(Exercise requirements)
From the records, pick out and copy each line containing "консултации".

(Collected data)
--------------------------------

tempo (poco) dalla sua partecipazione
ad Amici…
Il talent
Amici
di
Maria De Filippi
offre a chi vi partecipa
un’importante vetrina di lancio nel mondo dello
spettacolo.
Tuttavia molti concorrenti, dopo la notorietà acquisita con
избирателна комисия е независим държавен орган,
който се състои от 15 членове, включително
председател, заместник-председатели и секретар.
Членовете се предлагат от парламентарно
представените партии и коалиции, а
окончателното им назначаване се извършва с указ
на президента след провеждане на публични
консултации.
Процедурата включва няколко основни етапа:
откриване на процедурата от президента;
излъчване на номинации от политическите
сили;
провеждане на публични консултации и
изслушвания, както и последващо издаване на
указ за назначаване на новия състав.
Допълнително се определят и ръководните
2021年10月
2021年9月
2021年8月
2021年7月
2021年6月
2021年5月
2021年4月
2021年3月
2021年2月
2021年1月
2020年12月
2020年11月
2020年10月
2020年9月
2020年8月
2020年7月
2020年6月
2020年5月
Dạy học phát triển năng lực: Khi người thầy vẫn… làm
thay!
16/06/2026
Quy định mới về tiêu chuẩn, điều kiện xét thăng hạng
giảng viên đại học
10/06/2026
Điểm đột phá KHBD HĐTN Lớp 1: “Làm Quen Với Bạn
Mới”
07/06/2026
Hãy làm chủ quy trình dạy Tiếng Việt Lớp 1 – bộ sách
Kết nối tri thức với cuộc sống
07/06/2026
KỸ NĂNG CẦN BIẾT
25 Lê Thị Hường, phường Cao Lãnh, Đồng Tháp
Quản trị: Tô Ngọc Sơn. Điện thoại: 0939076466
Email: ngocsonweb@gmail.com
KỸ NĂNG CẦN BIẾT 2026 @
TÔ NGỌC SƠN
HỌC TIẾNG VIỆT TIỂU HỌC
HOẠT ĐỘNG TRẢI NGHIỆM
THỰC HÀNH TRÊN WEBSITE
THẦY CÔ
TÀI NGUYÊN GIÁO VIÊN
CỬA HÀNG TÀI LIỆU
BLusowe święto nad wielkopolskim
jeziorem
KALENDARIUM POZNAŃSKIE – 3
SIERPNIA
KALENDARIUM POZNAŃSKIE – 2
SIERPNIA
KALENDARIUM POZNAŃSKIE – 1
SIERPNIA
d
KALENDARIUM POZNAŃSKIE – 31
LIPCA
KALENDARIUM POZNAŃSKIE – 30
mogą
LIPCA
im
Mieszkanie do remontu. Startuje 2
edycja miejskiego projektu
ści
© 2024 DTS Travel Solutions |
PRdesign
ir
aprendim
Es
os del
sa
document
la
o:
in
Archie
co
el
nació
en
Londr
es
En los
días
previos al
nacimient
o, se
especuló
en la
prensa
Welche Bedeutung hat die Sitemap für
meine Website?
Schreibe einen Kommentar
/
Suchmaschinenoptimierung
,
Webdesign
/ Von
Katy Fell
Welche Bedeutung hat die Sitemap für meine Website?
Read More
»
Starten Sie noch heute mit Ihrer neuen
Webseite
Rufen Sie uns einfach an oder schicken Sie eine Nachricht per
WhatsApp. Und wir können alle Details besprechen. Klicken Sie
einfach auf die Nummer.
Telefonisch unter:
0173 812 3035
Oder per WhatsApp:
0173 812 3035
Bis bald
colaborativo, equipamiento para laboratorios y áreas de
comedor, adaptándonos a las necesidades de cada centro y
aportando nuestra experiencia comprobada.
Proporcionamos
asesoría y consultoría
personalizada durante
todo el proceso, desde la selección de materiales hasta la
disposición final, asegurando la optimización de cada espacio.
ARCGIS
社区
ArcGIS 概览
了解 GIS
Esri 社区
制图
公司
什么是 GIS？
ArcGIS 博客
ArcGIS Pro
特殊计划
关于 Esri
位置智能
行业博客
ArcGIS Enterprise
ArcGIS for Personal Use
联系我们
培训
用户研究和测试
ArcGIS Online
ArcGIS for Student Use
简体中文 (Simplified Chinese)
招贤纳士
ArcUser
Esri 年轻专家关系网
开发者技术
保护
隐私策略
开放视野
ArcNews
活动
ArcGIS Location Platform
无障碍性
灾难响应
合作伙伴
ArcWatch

--------------------------------

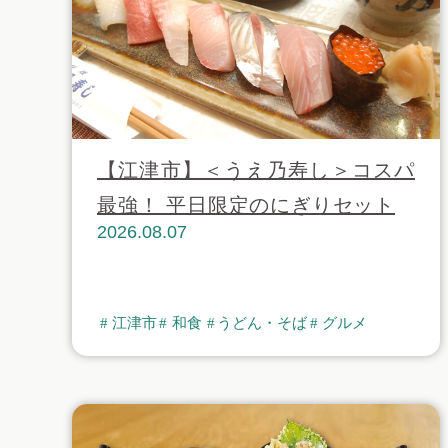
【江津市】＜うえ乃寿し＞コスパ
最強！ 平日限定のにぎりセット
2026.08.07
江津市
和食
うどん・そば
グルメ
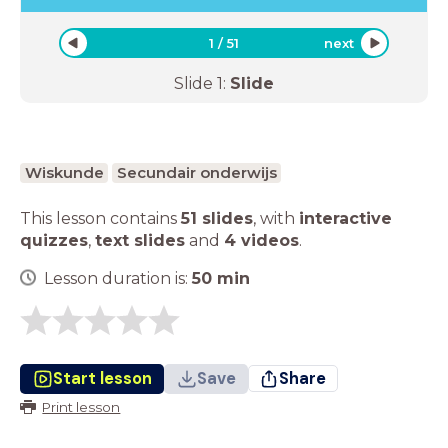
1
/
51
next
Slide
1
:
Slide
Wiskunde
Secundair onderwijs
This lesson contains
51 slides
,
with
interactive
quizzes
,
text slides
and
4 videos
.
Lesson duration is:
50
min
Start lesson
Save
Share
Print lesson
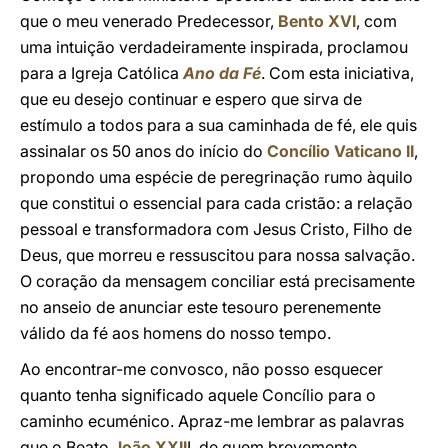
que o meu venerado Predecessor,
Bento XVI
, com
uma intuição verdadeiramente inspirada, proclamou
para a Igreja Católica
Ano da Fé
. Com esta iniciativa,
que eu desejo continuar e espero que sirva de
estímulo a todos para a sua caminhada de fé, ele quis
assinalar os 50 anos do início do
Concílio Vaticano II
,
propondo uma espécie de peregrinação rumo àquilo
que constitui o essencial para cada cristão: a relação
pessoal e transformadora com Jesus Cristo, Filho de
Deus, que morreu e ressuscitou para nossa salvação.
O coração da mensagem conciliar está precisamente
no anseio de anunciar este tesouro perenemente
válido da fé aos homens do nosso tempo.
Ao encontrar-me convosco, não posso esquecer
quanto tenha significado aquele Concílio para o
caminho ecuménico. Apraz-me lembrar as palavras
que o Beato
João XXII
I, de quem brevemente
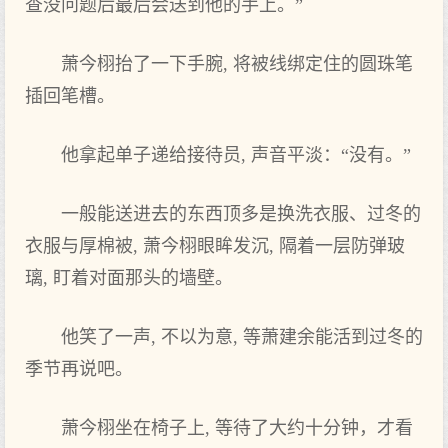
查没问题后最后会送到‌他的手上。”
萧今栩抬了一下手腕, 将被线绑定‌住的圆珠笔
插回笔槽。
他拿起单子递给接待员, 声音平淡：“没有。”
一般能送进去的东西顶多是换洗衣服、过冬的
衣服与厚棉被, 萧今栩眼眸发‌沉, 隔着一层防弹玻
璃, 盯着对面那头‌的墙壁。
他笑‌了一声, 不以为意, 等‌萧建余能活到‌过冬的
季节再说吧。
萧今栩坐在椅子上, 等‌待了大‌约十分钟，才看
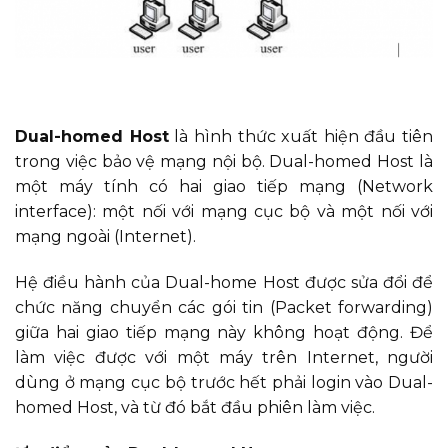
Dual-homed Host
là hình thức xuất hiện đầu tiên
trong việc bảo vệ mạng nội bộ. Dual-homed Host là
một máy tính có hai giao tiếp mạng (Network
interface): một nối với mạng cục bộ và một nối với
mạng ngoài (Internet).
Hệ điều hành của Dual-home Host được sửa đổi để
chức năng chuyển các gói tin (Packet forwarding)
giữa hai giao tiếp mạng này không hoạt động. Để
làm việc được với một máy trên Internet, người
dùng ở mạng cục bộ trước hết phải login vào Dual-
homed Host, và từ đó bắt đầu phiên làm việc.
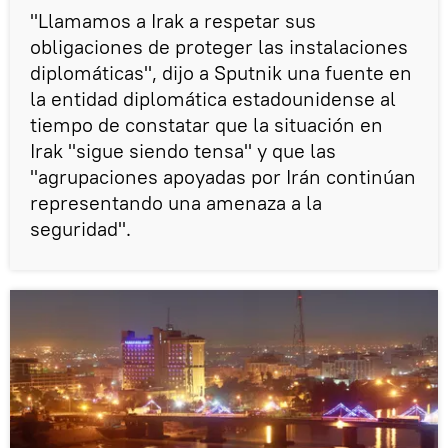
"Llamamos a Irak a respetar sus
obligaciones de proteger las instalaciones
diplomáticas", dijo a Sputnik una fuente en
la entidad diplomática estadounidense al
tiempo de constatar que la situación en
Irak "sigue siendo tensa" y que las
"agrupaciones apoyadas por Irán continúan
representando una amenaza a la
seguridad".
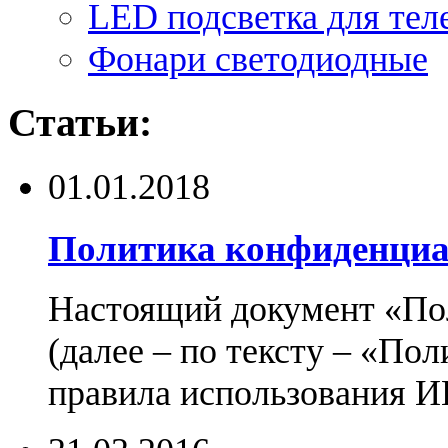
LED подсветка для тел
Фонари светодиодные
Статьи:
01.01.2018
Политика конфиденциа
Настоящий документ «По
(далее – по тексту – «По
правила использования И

--------------------------------

(Written answer)
консултации.
провеждане на публични консултации и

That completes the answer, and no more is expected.